At the heart of the debate is whether the patents held by Alice Corporation should have really been patented in the first place.  Per the docket filing, patents in question are based upon “computer-implemented inventions – including claims to systems and machines, processes, and items of manufacture,” which is something that’s never been directly addressed by the Supreme Court before.
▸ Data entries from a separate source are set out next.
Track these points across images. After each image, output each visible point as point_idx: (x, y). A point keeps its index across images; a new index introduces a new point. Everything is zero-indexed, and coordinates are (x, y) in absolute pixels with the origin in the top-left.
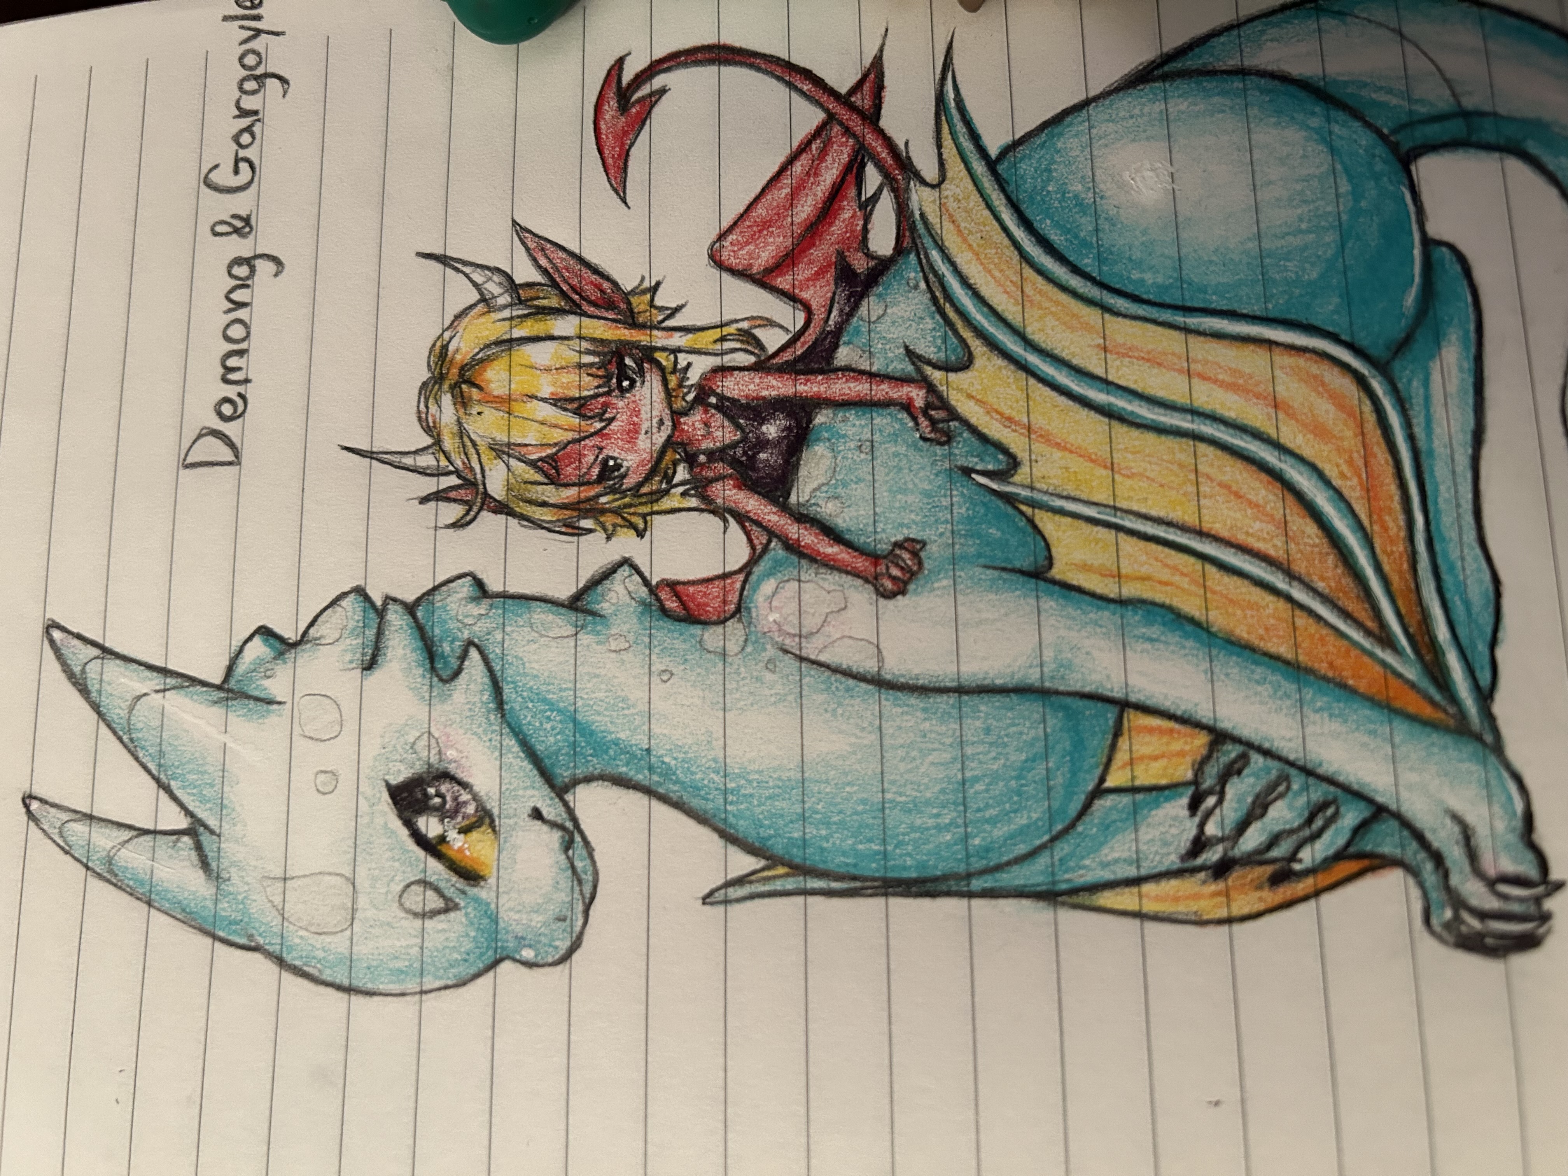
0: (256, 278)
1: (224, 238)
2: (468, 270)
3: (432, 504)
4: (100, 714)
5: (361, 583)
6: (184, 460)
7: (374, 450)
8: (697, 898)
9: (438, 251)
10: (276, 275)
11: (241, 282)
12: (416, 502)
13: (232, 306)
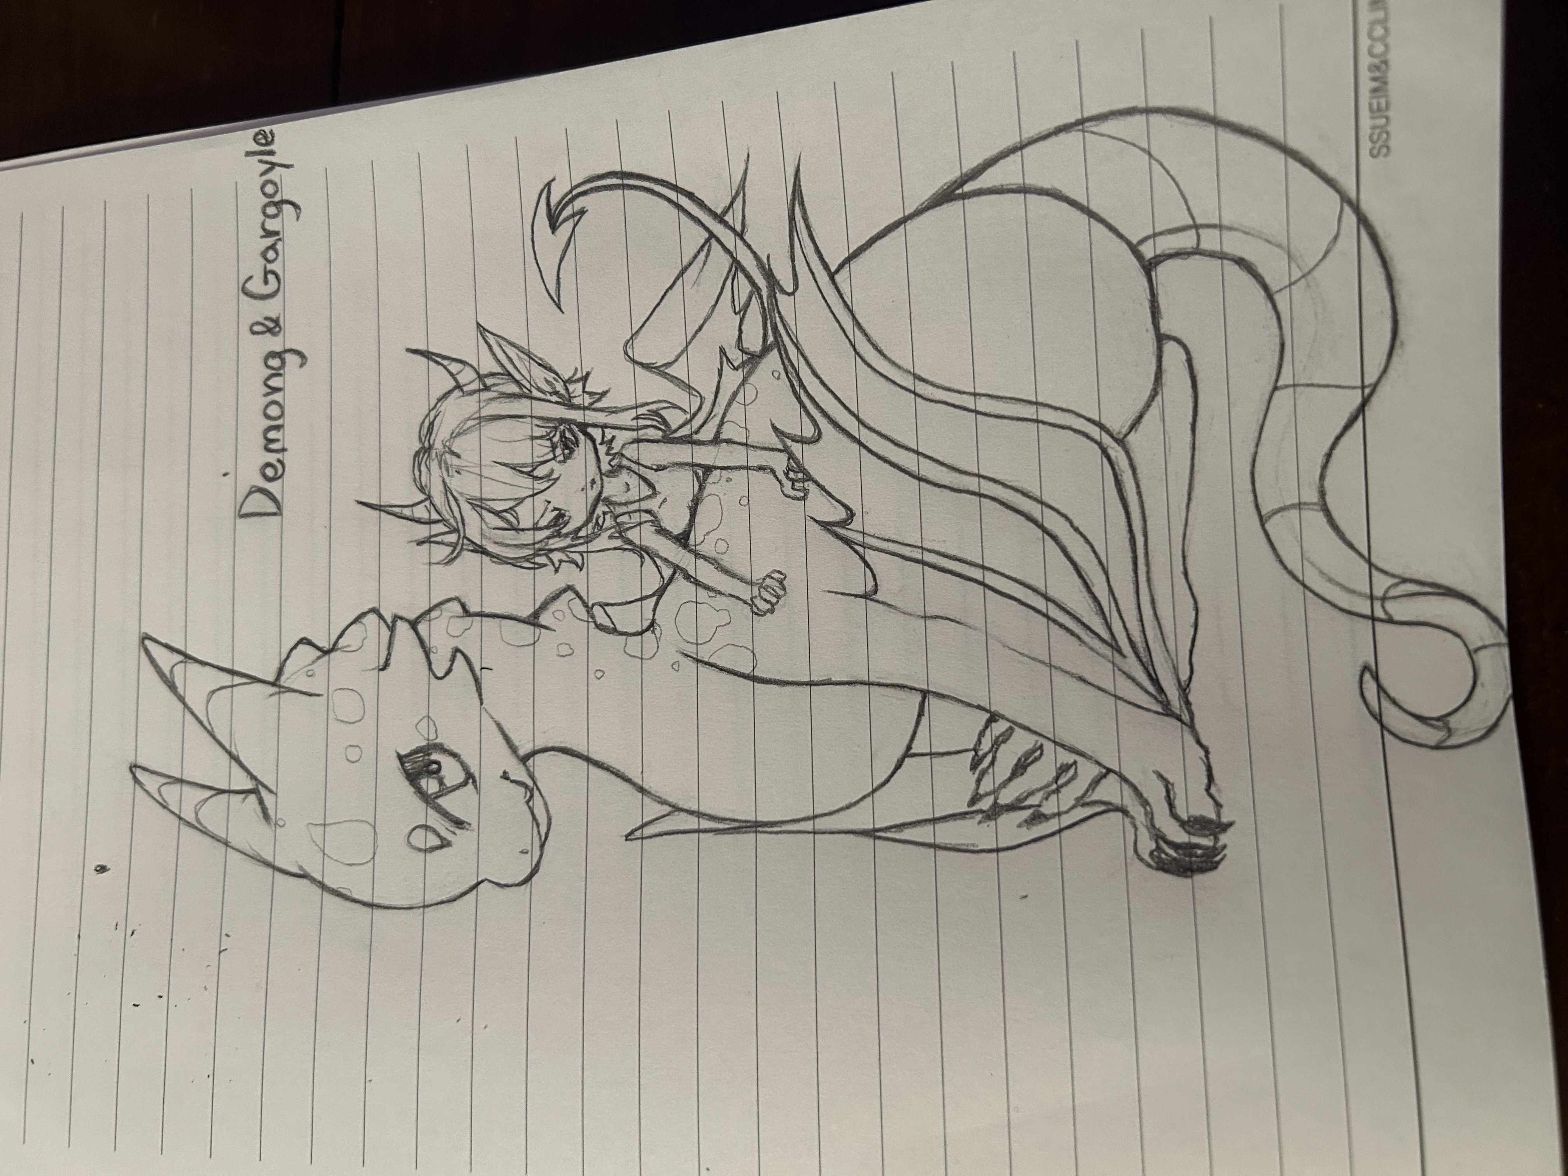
0: (287, 368)
1: (260, 336)
2: (445, 362)
3: (426, 545)
4: (185, 705)
5: (376, 605)
6: (240, 511)
7: (382, 504)
8: (622, 836)
9: (423, 347)
10: (301, 366)
11: (273, 372)
12: (415, 544)
13: (269, 391)
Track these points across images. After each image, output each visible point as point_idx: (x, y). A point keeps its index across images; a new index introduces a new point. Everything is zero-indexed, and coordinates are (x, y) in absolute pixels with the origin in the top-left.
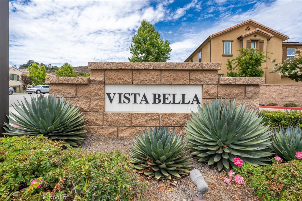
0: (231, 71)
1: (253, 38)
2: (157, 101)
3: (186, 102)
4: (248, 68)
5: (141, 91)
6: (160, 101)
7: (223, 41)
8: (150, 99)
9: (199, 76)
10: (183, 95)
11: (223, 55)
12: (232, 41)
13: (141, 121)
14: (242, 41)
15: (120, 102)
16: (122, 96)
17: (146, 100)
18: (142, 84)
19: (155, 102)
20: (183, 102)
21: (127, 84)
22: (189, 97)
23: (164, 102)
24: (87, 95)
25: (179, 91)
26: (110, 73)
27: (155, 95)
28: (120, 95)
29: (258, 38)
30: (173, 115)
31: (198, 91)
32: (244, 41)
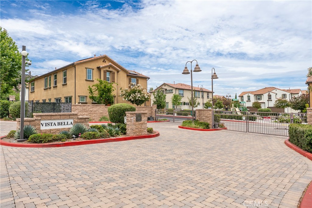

Plainly speaking, what CLS would like to occur is a ruling that software (formally identified as computer-implemented inventions) may not be eligible to be patented simply because some software ideas are too general and abstract to be eligible for patenting.   The argument is that just because someone has an idea on how to organize financial transactions and the human processes related to those transactions, putting those ideas into a computer program does not make them patent-eligible.  On the flip side, Alice Corporation argues that “if the claims do not describe a fundamental truth, then the invention is patentable,” meaning that software ideas can be patented and that CLS should pony up and pay their fair share. 

This is a heavily watched case and many of the big technology companies have already made their position clear.  Older companies, who hold many software patents, such as HP, IBM and Microsoft are weighing heavily on the favor of Alice Corporation.  Newer companies, such as Facebook, Netflix, Google and LinkedIn are weighing in on the side of CLS, stating that the current system stifles innovation and encourages patent trolls.

For patent trolls, those companies who exist solely to purchase software patents in order to find people to sue, a ruling in favor of CLS might mean the end of their business.  In fact, Alice Corporation is a licensing entity and does not currently engage in other business, either in financial transactions or software development.  Their only source of income is via the payments that might currently be in jeopardy.

No matter the outcome, the ruling will no doubt have far-reaching consequences for technology companies around the globe.  However, it’s important to note that this case does not touch upon software patents actually change the way that computers operate due to technological, industrial or scientific inventions.